Rudolf Voderholzer: Dodo des Monats Oktober 2015


Dodo des Monats Oktober 2015
Dodo des Monats Oktober 2015

voderholzerDie graue Maus des deutschen Episkopats hat den Dodo des Monats Oktober gewonnen. Der moralisierende Radiologe, welcher gern die Nazi-Keule auspackt wäre mein Favorit gewesen. Aber gut, gewählt ist gewählt.

Der geistige Vater Voderholzers ist Dodo Müller, bei dem war er wissenschaftlicher Assistent am Dogmatik-Lehrstuhl in München. Dieser Fakt erklärt die sture konservative Einstellung des Regensburger Apostels, nicht nur im kirchlichen Arbeitsrecht. B16 hat ihm zu Bischof berufen, nach dem Dodo Müller mit der Leitung der Inquisition im Vatikan beauftragt wurde.

Theologisch liegt er auf der Linie von B16. Kirchlich-intellektuell kommt hier die Flexibilität einer Brechstange zum Tragen. Gut kopiert er die Armuts-Attitude des Franz-Papstes, Zweckverhalten, vielleicht ist ja die Karriere in der Kirche noch nicht zu Ende.

Die abnehmende Glaubenssubstanz macht ihm Angst, die Kirchenaustritte und die Ignoranz der Katholiken in seinem Bistum. Mangelnde Selbstkritik, welche bei den Paffen sehr verbreitet ist, lässt die eigentlichen Ursachen für den Glaubensschwund unerkannt. Dass sich Voderholzer selbst abschafft sieht er nicht, der Zirkus Spiritualität, Gott, ist längst auf dem Weg zu anderen Orten. Der deutsche Zoo Gottes lebt von der Substanz der Kirchensteuer und der willfährigen Politik.

Voderholzer verkündet zum Abschluss der Rosenkranzprozession sein Credo:

„Nur ein Land mit starker eigener Glaubenssubstanz und kultureller Identität kann andere integrieren. Sorgen macht mir hier weniger eine möglicherweise drohende islamische Überfremdung, als vielmehr die eigene Lauheit, die abnehmende Glaubenssubstanz in unserem christlichen Abendland, das merkwürdigerweise dort am lautesten beschworen wird, wo Glaube und Kirche seit Generationen an den Rand gedrängt wurden.“

Solche Sätze sagt man, wenn der Verstand nicht über den Buchrücken der Bibel hinausgeht. Kulturelle Indentität in Deutschland.
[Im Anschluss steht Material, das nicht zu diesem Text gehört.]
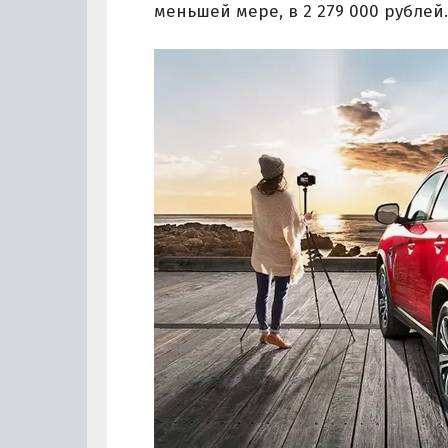
меньшей мере, в 2 279 000 рублей.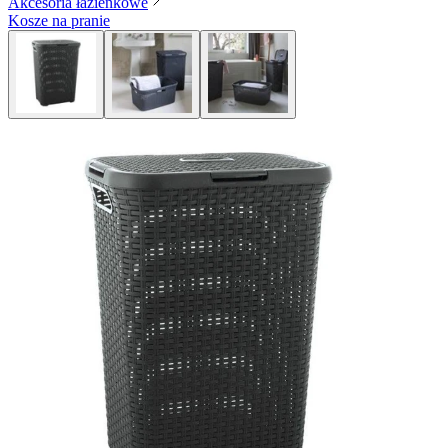
Akcesoria łazienkowe
Kosze na pranie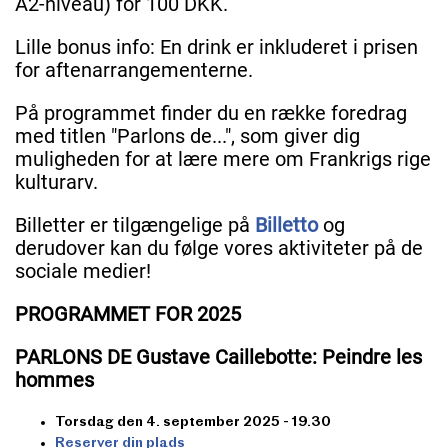
A2-niveau) for 100 DKK.
Lille bonus info: En drink er inkluderet i prisen
for aftenarrangementerne.
På programmet finder du en række foredrag
med titlen "Parlons de...", som giver dig
muligheden for at lære mere om Frankrigs rige
kulturarv.
Billetter er tilgængelige på
Billetto
og
derudover kan du følge vores aktiviteter på de
sociale medier!
PROGRAMMET FOR 2025
PARLONS DE Gustave Caillebotte: Peindre les
hommes
Torsdag den 4. september 2025 - 19.30
Reserver din plads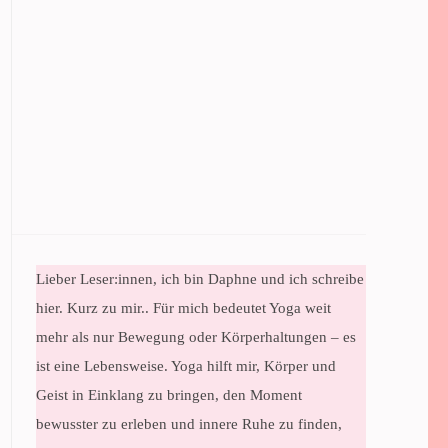
Lieber Leser:innen, ich bin Daphne und ich schreibe
hier. Kurz zu mir.. Für mich bedeutet Yoga weit
mehr als nur Bewegung oder Körperhaltungen – es
ist eine Lebensweise. Yoga hilft mir, Körper und
Geist in Einklang zu bringen, den Moment
bewusster zu erleben und innere Ruhe zu finden,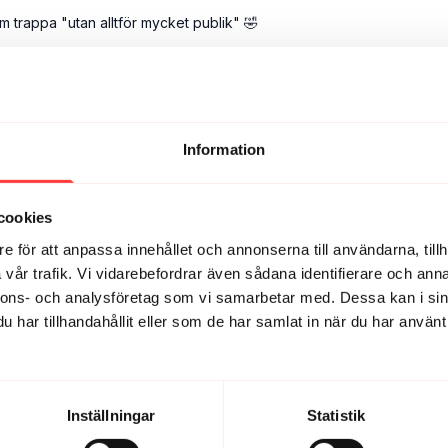
m trappa "utan alltför mycket publik" 🤣
backe istället 😊
Information
cookies
e för att anpassa innehållet och annonserna till användarna, tillh
vår trafik. Vi vidarebefordrar även sådana identifierare och anna
nnons- och analysföretag som vi samarbetar med. Dessa kan i sin
har tillhandahållit eller som de har samlat in när du har använt 
Inställningar
Statistik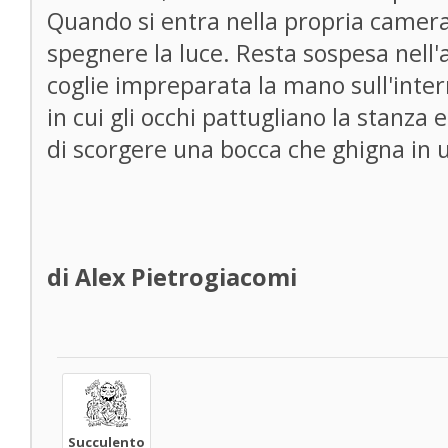
Quando si entra nella propria camera 
spegnere la luce. Resta sospesa nell'
coglie impreparata la mano sull'inter
in cui gli occhi pattugliano la stanz
di scorgere una bocca che ghigna in
di Alex Pietrogiacomi
Succulento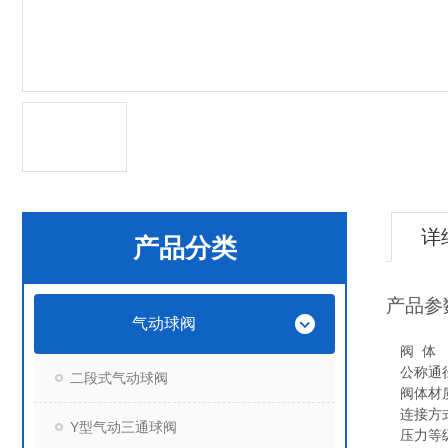
详
产品分类
产品参
气动球阀
阀 体
公称通径
二段式气动球阀
阀体材质
连接方
Y型气动三通球阀
压力等级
Was dem Berliner seine Curry-Wurst ist dem Bayern seine Weißwurst. Die kulturellen Unterschiede zwischen Schwaben und Ostfriesen sind nicht nur sprachlich. Vor allem haben Flüchtlinge nichts mit dieser Kultur gemein und niemand wird verlangen, dass sie die Kultur des Aufnahmelandes annehmen. Das ist ein Kriterium pluraler Gesellschaften. Die Lauheit steht auf der Kanzel, beeindruckt von muslimischer Frömmigkeit sucht man Wege, die der eigenen Glaubenswelt Vorteile verschaffen. Voderholzer sagt nicht die Wahrheit, in diesem Zusammenhang. Und die Mär vom christlichen Abendland kann man mittlerweile schon idiotisch nennen.
Es kommen Menschen nach Deutschland und es gilt diese ohne einschränkende und vor allem ausgrenzende Attribute religiöser Weltsicht als Menschen zu behandeln. Die Voraussetzung dafür ist die weltanschauliche Neutralität der Gesellschaft. Integratition, Inklusion wird nur auf der Grundlage des Humanismus gelingen und ich meine hier nicht den kontaminierten Humanismus christlicher Provinienz.

Die katholische Kirche kann gesellschaftliche Akzente setzen, ein Anfang wäre die notwendige Aufklärung des Skandals zum Thema sexueller Missbrauch. Die Stärke der katholischen Kirche resultiert nicht aus der Schwäche der Gesellschaft sondern am willfährigen Kriechen politischer Akteure. Politische Claqeure, von der Kanzlerin über die Fraktionen im Bundestag machen bigotte christliche Politik möglich. Soziale Gruppen werden bewusst ausgegrenzt und es steht zu befürchten, dass diese Ausgrenzung an den zuwandernden Menschen keinen Halt macht.

In dem Sinne, herzlichen Glückwunsch zum Dodo. In Regensburg hat man ja Erfahrung damit.